Senators: "Everyone (but us) must conserve!"

The hypocrisy is thick but not surprising. It's more palpable on the Democrats' side, since they're the ones squealing the loudest about conservation and their mythical "empathy" with the American consumer. However, Republicans aren't much better in their "do as I say and not as I do" behavior. From the Washington comPost:
"Since George Bush and Dick Cheney took over as president and vice president, gas prices have doubled!" charged Sen. Barbara Boxer (D-Calif.), standing at an Exxon station on Capitol Hill where regular unleaded hit $3.10. "They are too cozy with the oil industry."

She then hopped in a waiting Chrysler LHS (18 mpg) -- even though her Senate office was only a block away.

Sen. Charles Schumer (D-N.Y.) used a Hyundai Elantra to take the one-block journey to and from the gas-station news conference. He posed in front of the fuel prices and gave them a thumbs-down. "Get tough on big oil!" he demanded of the Bush administration.
Sen. Lisa Murkowski (R-Alaska) made a plea for conservation. "We have to move quickly to increase our fuel efficiency," she urged.

But not too quickly. After lunchtime votes, senators emerged from the Capitol for the drive across the street to their offices.

Sen. John Sununu (R-N.H.) hopped in a GMC Yukon (14 mpg). Sen. Jim DeMint (R-S.C.) climbed aboard a Nissan Pathfinder (15). Sen. Ben Nelson (D-Neb.) stepped into an eight-cylinder Ford Explorer (14). Sen. Dianne Feinstein (D-Calif.) disappeared into a Lincoln Town Car (17). Sen. Edward Kennedy (D-Mass.) met up with an idling Chrysler minivan (18). (In light of this, and yesterday's post about how Kennedrunk is opposing the windfarms off the coast of his Cape Cod mansion, does any leftist want to try and defend Chappy's "green" record now? - Ed.)
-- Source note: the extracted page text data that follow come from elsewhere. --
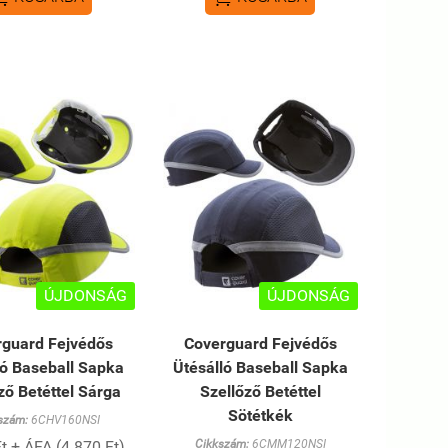
ÚJDONSÁG
ÚJDONSÁG
rguard Fejvédős
Coverguard Fejvédős
ló Baseball Sapka
Ütésálló Baseball Sapka
ző Betéttel Sárga
Szellőző Betéttel
Sötétkék
szám:
6CHV160NSI
t + ÁFA (4 870 Ft)
Cikkszám:
6CMM120NSI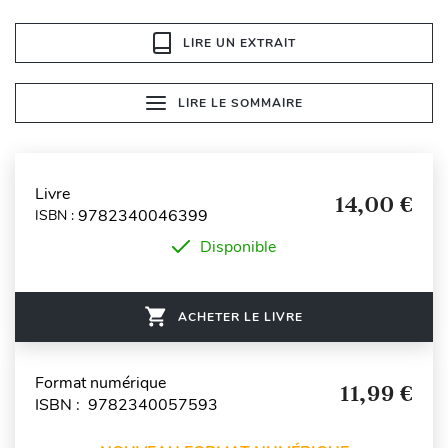
LIRE UN EXTRAIT
LIRE LE SOMMAIRE
Livre
14,00 €
9782340046399
ISBN :
Disponible
ACHETER LE LIVRE
Format numérique
11,99 €
ISBN : 9782340057593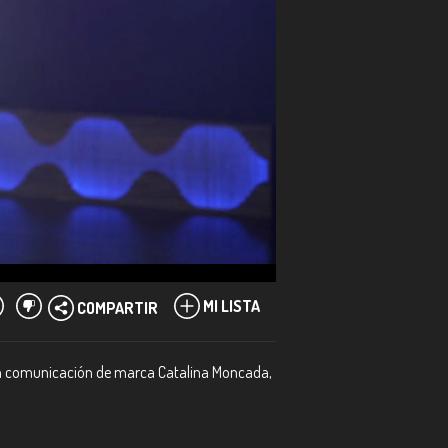
MI LISTA
COMPARTIR
a en comunicación de marca Catalina Moncada,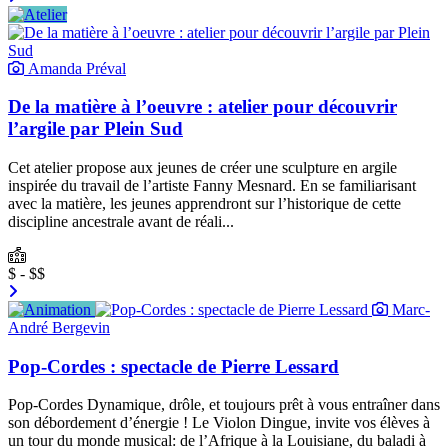
Amanda Préval
De la matière à l’oeuvre : atelier pour découvrir
l’argile par Plein Sud
Cet atelier propose aux jeunes de créer une sculpture en argile
inspirée du travail de l’artiste Fanny Mesnard. En se familiarisant
avec la matière, les jeunes apprendront sur l’historique de cette
discipline ancestrale avant de réali...
$ - $$
Marc-
André Bergevin
Pop-Cordes : spectacle de Pierre Lessard
Pop-Cordes Dynamique, drôle, et toujours prêt à vous entraîner dans
son débordement d’énergie ! Le Violon Dingue, invite vos élèves à
un tour du monde musical: de l’Afrique à la Louisiane, du baladi à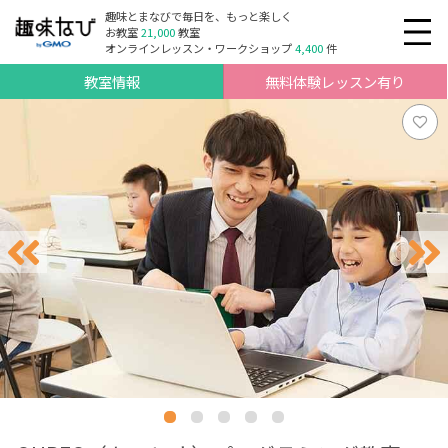
趣味とまなびで毎日を、もっと楽しく
お教室
21,000
教室
オンラインレッスン・ワークショップ
4,400
件
教室情報
無料体験レッスン有り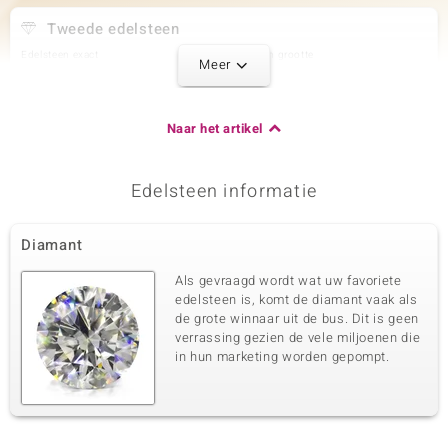
Tweede edelsteen
Edelsteen exact
Aantal en grootte
Meer
Blauwe I2 Diamant
3 à 1,5 mm
Karaatgewicht som
Slijpvorm
0,037 ct
Rond Brilliant Geslepen
Naar het artikel
Zetting
Herkomst
Bezel
Afrika
Edelsteen informatie
Derde edelsteen
Diamant
Edelsteen exact
Aantal en grootte
Groene I2 Diamant
2 à 1,5 mm
Als gevraagd wordt wat uw favoriete
Karaatgewicht som
Slijpvorm
edelsteen is, komt de diamant vaak als
0,024 ct
Rond Brilliant Geslepen
de grote winnaar uit de bus. Dit is geen
verrassing gezien de vele miljoenen die
Zetting
Herkomst
Bezel
in hun marketing worden gepompt.
Afrika
Vierde edelsteen
Edelsteen exact
Aantal en grootte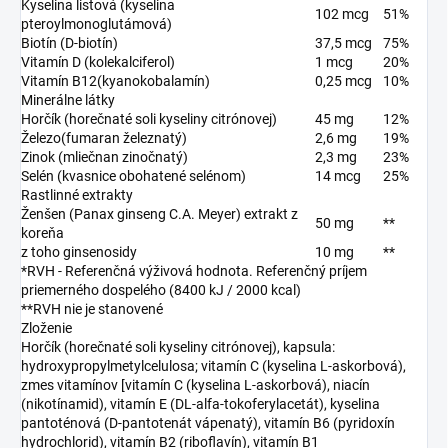
Kyselina listová (kyselina
102 mcg
51%
pteroylmonoglutámová)
Biotín (D-biotín)
37,5 mcg
75%
Vitamín D (kolekalciferol)
1 mcg
20%
Vitamín B12(kyanokobalamín)
0,25 mcg
10%
Minerálne látky
Horčík (horečnaté soli kyseliny citrónovej)
45 mg
12%
Železo(fumaran železnatý)
2,6 mg
19%
Zinok (mliečnan zinočnatý)
2,3 mg
23%
Selén (kvasnice obohatené selénom)
14 mcg
25%
Rastlinné extrakty
Ženšen (Panax ginseng C.A. Meyer) extrakt z
50 mg
**
koreňa
z toho ginsenosidy
10 mg
**
*RVH - Referenčná výživová hodnota. Referenčný príjem
priemerného dospelého (8400 kJ / 2000 kcal)
**RVH nie je stanovené
Zloženie
Horčík (horečnaté soli kyseliny citrónovej), kapsula:
hydroxypropylmetylcelulosa; vitamín C (kyselina L-askorbová),
zmes vitamínov [vitamín C (kyselina L-askorbová), niacín
(nikotínamid), vitamín E (DL-alfa-tokoferylacetát), kyselina
pantoténová (D-pantotenát vápenatý), vitamín B6 (pyridoxín
hydrochlorid), vitamín B2 (riboflavín), vitamín B1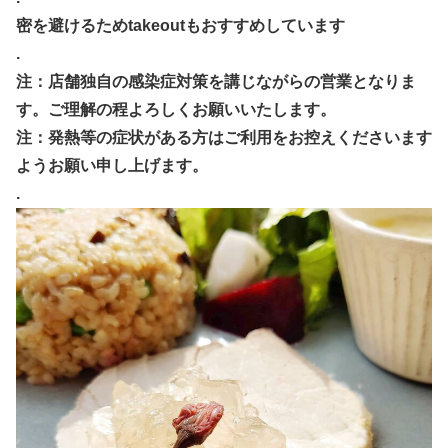
密を避けるためtakeoutもおすすめしています
.
注：店舗独自の感染症対策を講じながらの営業となりま
す。ご理解の程よろしくお願いいたします。
注：発熱等の症状がある方はご利用をお控えくださいます
ようお願い申し上げます。
.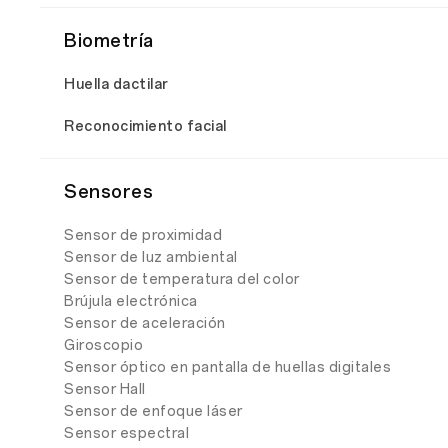
Biometría
Huella dactilar
Reconocimiento facial
Sensores
Sensor de proximidad
Sensor de luz ambiental
Sensor de temperatura del color
Brújula electrónica
Sensor de aceleración
Giroscopio
Sensor óptico en pantalla de huellas digitales
Sensor Hall
Sensor de enfoque láser
Sensor espectral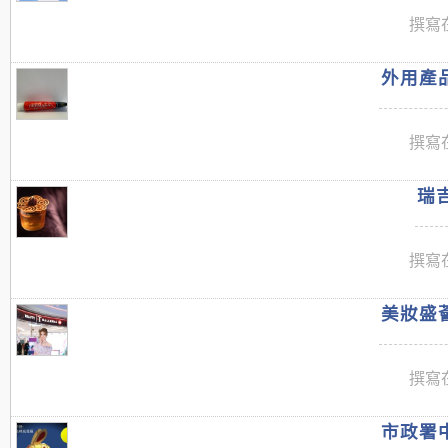
撰寫在
外用產品
撰寫在
瑞吉
撰寫在
美妝盛薈
撰寫在
市政署中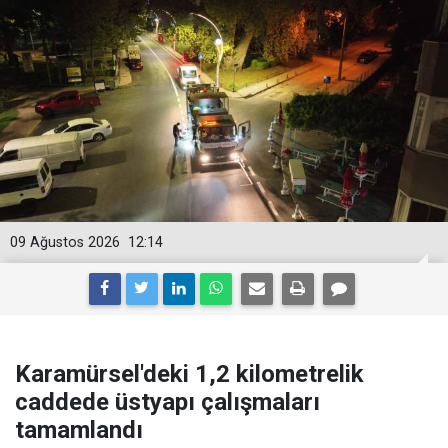
09 Ağustos 2026
12:14
Karamürsel'deki 1,2 kilometrelik
caddede üstyapı çalışmaları
tamamlandı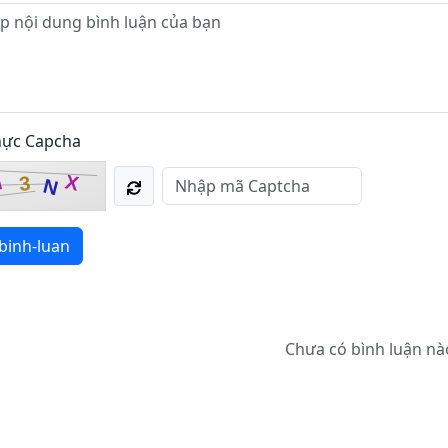
hực Capcha
X
I
3
N
binh-luan
Chưa có bình luận nà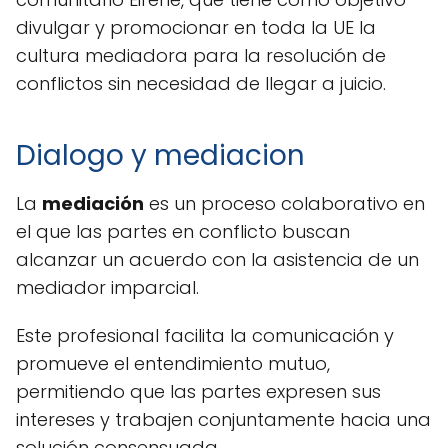
divulgar y promocionar en toda la UE la
cultura mediadora para la resolución de
conflictos sin necesidad de llegar a juicio.
Dialogo y mediacion
La
mediación
es un proceso colaborativo en
el que las partes en conflicto buscan
alcanzar un acuerdo con la asistencia de un
mediador imparcial.
Este profesional facilita la comunicación y
promueve el entendimiento mutuo,
permitiendo que las partes expresen sus
intereses y trabajen conjuntamente hacia una
solución consensuada.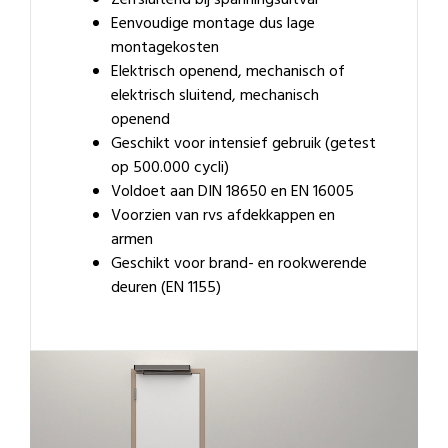
Eenvoudige montage dus lage
montagekosten
Elektrisch openend, mechanisch of
elektrisch sluitend, mechanisch
openend
Geschikt voor intensief gebruik (getest
op 500.000 cycli)
Voldoet aan DIN 18650 en EN 16005
Voorzien van rvs afdekkappen en
armen
Geschikt voor brand- en rookwerende
deuren (EN 1155)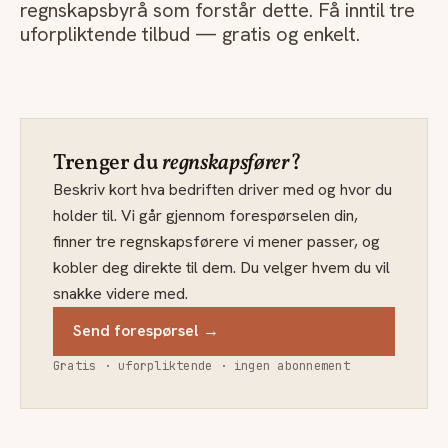
regnskapsbyrå som forstår dette. Få inntil tre
uforpliktende tilbud — gratis og enkelt.
Trenger du
regnskapsfører
?
Beskriv kort hva bedriften driver med og hvor du
holder til. Vi går gjennom forespørselen din,
finner tre regnskapsførere vi mener passer, og
kobler deg direkte til dem. Du velger hvem du vil
snakke videre med.
Send forespørsel →
Gratis · uforpliktende · ingen abonnement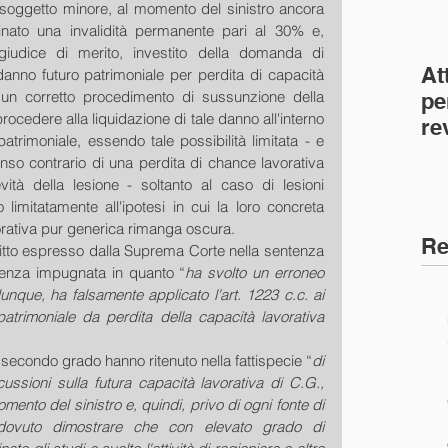
 soggetto minore, al momento del sinistro ancora 
nato una invalidità permanente pari al 30% e, 
giudice di merito, investito della domanda di 
At
nno futuro patrimoniale per perdita di capacità 
un corretto procedimento di sussunzione della 
pe
rocedere alla liquidazione di tale danno all'interno 
re
trimoniale, essendo tale possibilità limitata - e 
co
so contrario di una perdita di chance lavorativa 
(C
vità della lesione - soltanto al caso di lesioni 
o limitatamente all'ipotesi in cui la loro concreta 
vorativa pur generica rimanga oscura.
Re
diritto espresso dalla Suprema Corte nella sentenza 
tenza impugnata in quanto “
ha svolto un erroneo 
que, ha falsamente applicato l'art. 1223 c.c. ai 
patrimoniale da perdita della capacità lavorativa 
e secondo grado hanno ritenuto nella fattispecie “
di 
cussioni sulla futura capacità lavorativa di C.G., 
ento del sinistro e, quindi, privo di ogni fonte di 
 dovuto dimostrare che con elevato grado di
Next came Sen. Bob Menendez (D-N.J.), greeted by a Ford Explorer XLT. On the Senate floor Tuesday, Menendez had complained that Bush "remains opposed to higher fuel-efficiency standards."

If the politics of gasoline favor Democrats at the moment, the insincerity is universal. A surreptitious look at the cars in the senators-only spots inside and outside the Senate office buildings found an Escort and a Sentra (super-rich Wisconsin Democrat Herb Kohl's spot had a Chevy Lumina), but far more Jaguars, Cadillacs and Lexuses and a fleet of SUVs made by Ford, Honda, BMW and Lexus.
At least one Senator got it right:
Sen. Pete Domenici (R-N.M.) responded with an economics lesson. "Oil is worth what people pay for it," he argued.
If a gallon of milk doubled in price, would the Senate be holding hearings on whether or not dairy farmers are "gouging" us? Somehow I doubt it.